Baby boomer Pamela Jane of Doylestown, Pennsylvania, has written another book: An Incredible Talent for Existing. It’s both social commentary and entertainment. You’ll get the “entertainment” part when you see that this excerpt, which we reprint with Pamela’s permission, is called There’s A Peanut In My Ear.
It was 1971, the height of the women’s movement, and everything that was wrong with our marriage, we saw in political terms.
We aren’t getting along.
Translation: Marriage is a repressive institution.
I’m furious with David for criticizing my writing.
Translation: Men are pigs.
All this was a strain on our marriage. I decided to go to Brooklyn to stay with our friends, George and Betsy. There I would get liberated from male patriarchies and sexual stereotypes.
But sleep eluded me in their small apartment. I missed our country house and the sound of the stream flowing through the pines. Panic escalated as I lay awake listening to sirens wail, and wondering what was to become of my marriage and the rest of my life. Desperate for peace, I went looking for something to plug up my ears. All I could find was a jar of dry-roasted peanuts in the kitchen.
This will work, I thought, popping a peanut into my ear. Unexpectedly, the peanut broke in two, and half of it slipped down inside my ear. When I tried to dig it out, it went in even deeper.
I knocked timidly on George and Betsy’s bedroom door.
“George? Betsy?” I whispered. “I’ve got a peanut stuck in my ear.”
“Pamie, it’s two o’clock!” George whispered back groggily. “We’ll talk about it in the morning.”
In the morning the peanut was still there. I could feel it pressing against my eardrum.
George peered in my ear. Are you sure you have a peanut in there?”
“George, leave her alone,” said Betsy.
“But how did it get in there?” asked George.
That was a tricky question. I didn’t want George and Betsy to know that I, a liberated woman, was homesick and frightened, or that I found it hard to sleep in their noisy apartment.
“Well, ah . . . I was eating peanuts and I scratched my ear and I guess part of a peanut must have been stuck to my finger and gone down inside.”
George looked incredulous. Then he looked in my ear. “I can’t see anything. Are you sure you have a peanut in there?”

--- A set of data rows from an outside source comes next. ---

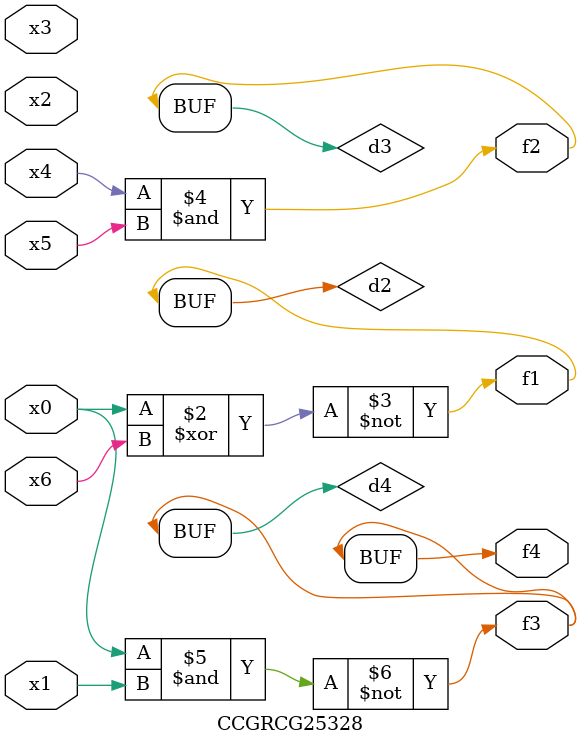
<source format=v>
module CCGRCG25328(
	input x0, x1, x2, x3, x4, x5, x6,
	output f1, f2, f3, f4
);

	wire d1, d2, d3, d4;

	nor (d1, x0);
	xnor (d2, x0, x6);
	and (d3, x4, x5);
	nand (d4, x0, x1);
	assign f1 = d2;
	assign f2 = d3;
	assign f3 = d4;
	assign f4 = d4;
endmodule

</source>
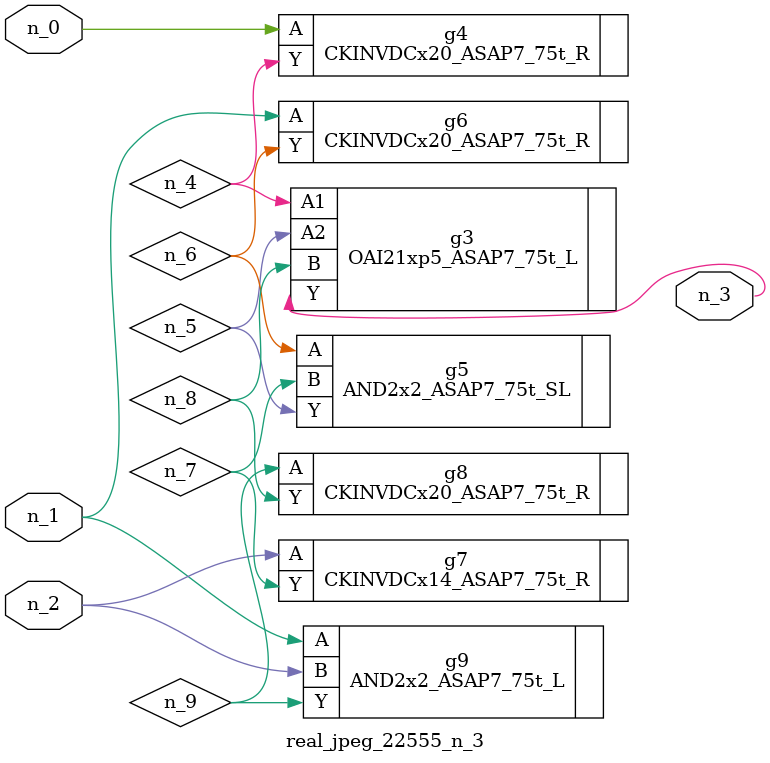
<source format=v>
module real_jpeg_22555_n_3 (n_1, n_0, n_2, n_3);

input n_1;
input n_0;
input n_2;

output n_3;

wire n_5;
wire n_4;
wire n_8;
wire n_6;
wire n_7;
wire n_9;

CKINVDCx20_ASAP7_75t_R g4 ( 
.A(n_0),
.Y(n_4)
);

CKINVDCx20_ASAP7_75t_R g6 ( 
.A(n_1),
.Y(n_6)
);

AND2x2_ASAP7_75t_L g9 ( 
.A(n_1),
.B(n_2),
.Y(n_9)
);

CKINVDCx14_ASAP7_75t_R g7 ( 
.A(n_2),
.Y(n_7)
);

OAI21xp5_ASAP7_75t_L g3 ( 
.A1(n_4),
.A2(n_5),
.B(n_8),
.Y(n_3)
);

AND2x2_ASAP7_75t_SL g5 ( 
.A(n_6),
.B(n_7),
.Y(n_5)
);

CKINVDCx20_ASAP7_75t_R g8 ( 
.A(n_9),
.Y(n_8)
);


endmodule
</source>
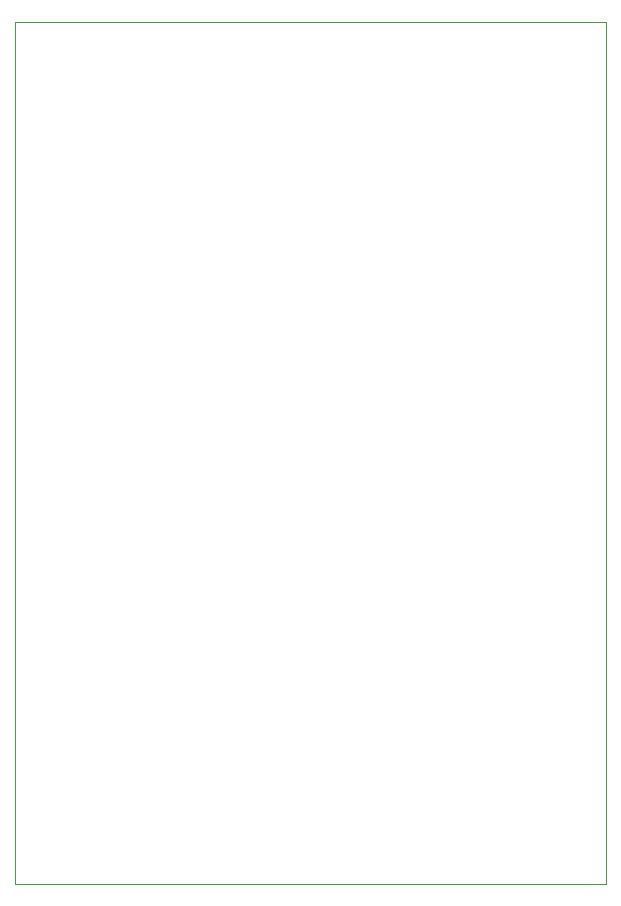
<source format=gm1>
G04 #@! TF.GenerationSoftware,KiCad,Pcbnew,(6.0.0)*
G04 #@! TF.CreationDate,2025-05-03T15:15:50+02:00*
G04 #@! TF.ProjectId,Smart Servo Control Board Rev.2,536d6172-7420-4536-9572-766f20436f6e,rev?*
G04 #@! TF.SameCoordinates,Original*
G04 #@! TF.FileFunction,Profile,NP*
%FSLAX46Y46*%
G04 Gerber Fmt 4.6, Leading zero omitted, Abs format (unit mm)*
G04 Created by KiCad (PCBNEW (6.0.0)) date 2025-05-03 15:15:50*
%MOMM*%
%LPD*%
G01*
G04 APERTURE LIST*
G04 #@! TA.AperFunction,Profile*
%ADD10C,0.100000*%
G04 #@! TD*
G04 APERTURE END LIST*
D10*
X201032520Y-36043428D02*
X251032520Y-36043428D01*
X251032520Y-36043428D02*
X251032520Y-109043428D01*
X251032520Y-109043428D02*
X201032520Y-109043428D01*
X201032520Y-109043428D02*
X201032520Y-36043428D01*
M02*

</source>
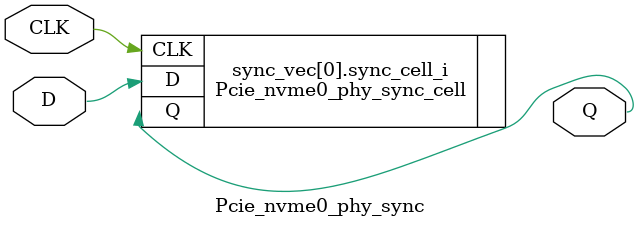
<source format=v>





`timescale 1ps / 1ps



//-------------------------------------------------------------------------------------------------
//  PHY Synchronizer Module
//-------------------------------------------------------------------------------------------------
module Pcie_nvme0_phy_sync #
(
    parameter integer WIDTH = 1, 
    parameter integer STAGE = 2
)
(
    //-------------------------------------------------------------------------- 
    //  Input Ports
    //-------------------------------------------------------------------------- 
    input                               CLK,
    input       [WIDTH-1:0]             D,
    
    //-------------------------------------------------------------------------- 
    //  Output Ports
    //-------------------------------------------------------------------------- 
    output      [WIDTH-1:0]             Q
);                                                        



//--------------------------------------------------------------------------------------------------
//  Generate Synchronizer - Begin
//--------------------------------------------------------------------------------------------------
genvar i;

generate for (i=0; i<WIDTH; i=i+1) 

    begin : sync_vec

    //----------------------------------------------------------------------
    //  Synchronizer
    //----------------------------------------------------------------------
Pcie_nvme0_phy_sync_cell #
    (
        .STAGE                            (STAGE)
    )    
    sync_cell_i
    (
        //------------------------------------------------------------------
        //  Input Ports
        //------------------------------------------------------------------
        .CLK                              (CLK),
        .D                                (D[i]),

        //------------------------------------------------------------------
        //  Output Ports
        //------------------------------------------------------------------
        .Q                                (Q[i])
    );
 
    end   
      
endgenerate 
//--------------------------------------------------------------------------------------------------
//  Generate - End
//--------------------------------------------------------------------------------------------------



endmodule





</source>
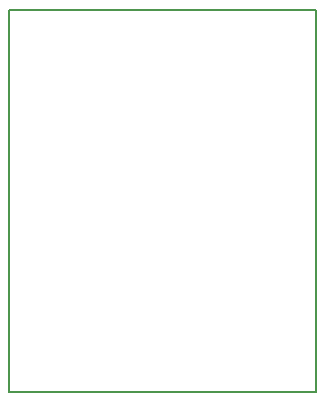
<source format=gbr>
G04 #@! TF.GenerationSoftware,KiCad,Pcbnew,5.1.2-f72e74a~84~ubuntu18.04.1*
G04 #@! TF.CreationDate,2019-05-28T19:28:17+02:00*
G04 #@! TF.ProjectId,OpenEMG2,4f70656e-454d-4473-922e-6b696361645f,rev?*
G04 #@! TF.SameCoordinates,Original*
G04 #@! TF.FileFunction,Profile,NP*
%FSLAX46Y46*%
G04 Gerber Fmt 4.6, Leading zero omitted, Abs format (unit mm)*
G04 Created by KiCad (PCBNEW 5.1.2-f72e74a~84~ubuntu18.04.1) date 2019-05-28 19:28:17*
%MOMM*%
%LPD*%
G04 APERTURE LIST*
%ADD10C,0.150000*%
G04 APERTURE END LIST*
D10*
X24130000Y-71755000D02*
X24130000Y-39370000D01*
X50165000Y-71755000D02*
X24130000Y-71755000D01*
X50165000Y-39370000D02*
X50165000Y-71755000D01*
X24130000Y-39370000D02*
X50165000Y-39370000D01*
M02*

</source>
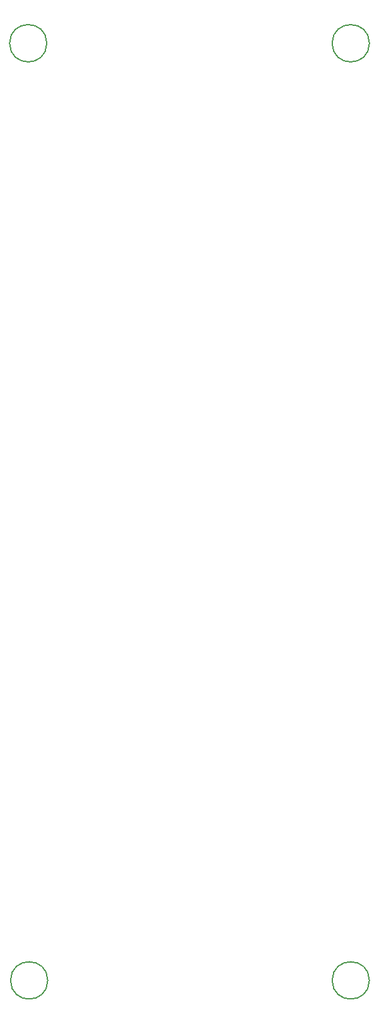
<source format=gbr>
%TF.GenerationSoftware,KiCad,Pcbnew,7.0.8*%
%TF.CreationDate,2024-03-21T14:49:46+01:00*%
%TF.ProjectId,so-dimm-debugger-programmer,736f2d64-696d-46d2-9d64-656275676765,REV.02*%
%TF.SameCoordinates,Original*%
%TF.FileFunction,Other,Comment*%
%FSLAX46Y46*%
G04 Gerber Fmt 4.6, Leading zero omitted, Abs format (unit mm)*
G04 Created by KiCad (PCBNEW 7.0.8) date 2024-03-21 14:49:46*
%MOMM*%
%LPD*%
G01*
G04 APERTURE LIST*
%ADD10C,0.150000*%
G04 APERTURE END LIST*
D10*
%TO.C,H3*%
X142381205Y-165975547D02*
G75*
G03*
X142381205Y-165975547I-2500000J0D01*
G01*
%TO.C,H2*%
X99074205Y-40372547D02*
G75*
G03*
X99074205Y-40372547I-2500000J0D01*
G01*
%TO.C,H1*%
X99201205Y-165975547D02*
G75*
G03*
X99201205Y-165975547I-2500000J0D01*
G01*
%TO.C,H4*%
X142381205Y-40372547D02*
G75*
G03*
X142381205Y-40372547I-2500000J0D01*
G01*
%TD*%
M02*

</source>
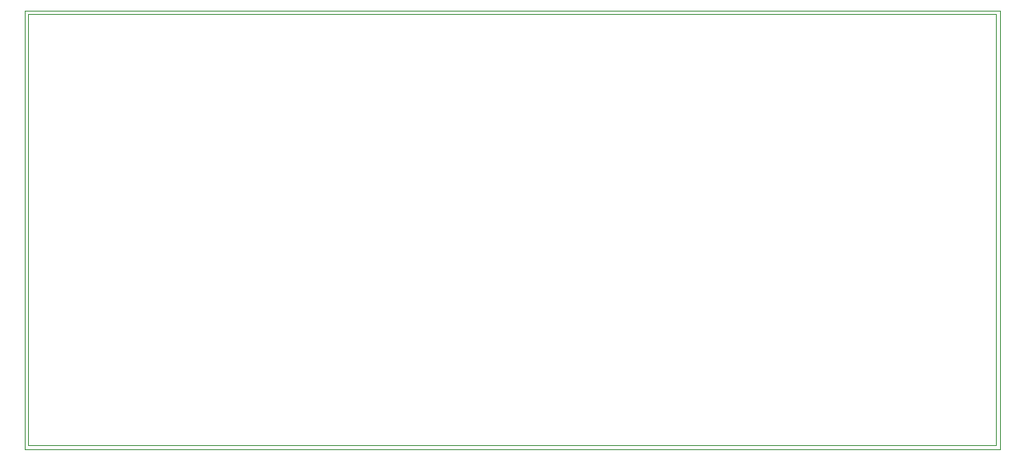
<source format=gbr>
%FSLAX34Y34*%
%MOMM*%
%LNOUTLINE*%
G71*
G01*
%ADD10C, 0.00*%
%ADD11C, 0.10*%
%LPD*%
G54D10*
X331Y434D02*
X-999669Y434D01*
X-999669Y-449566D01*
X331Y-449566D01*
X331Y434D01*
G54D11*
X-3175Y-2382D02*
X-995590Y-2382D01*
X-995825Y-2616D01*
X-995825Y-445528D01*
X-3241Y-445528D01*
X-3241Y-2447D01*
X-3175Y-2382D01*
M02*

</source>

I nodded, and the three of us headed off to the Brooklyn Ear, Nose and Throat Hospital. I stuck stubbornly to my story all the way there. The more dubious George looked, the more embarrassed I felt, and the more embarrassed I felt, the more fiercely I insisted that the whole thing had been a freak accident born of eating peanuts carelessly at two o’clock in the morning.
In the exam room, the doctor took a skinny metal instrument and dug the peanut out of my ear. George’s mouth fell open.
“Betsy, Betsy, it was practically a whole peanut!” he cried, bursting into the waiting room.
Everyone in the emergency room was staring at us.
“George, let’s go home,” said Betsy.
I went home too. It had been a very liberating trip. I just hoped the Sisterhood, wherever they were, would understand.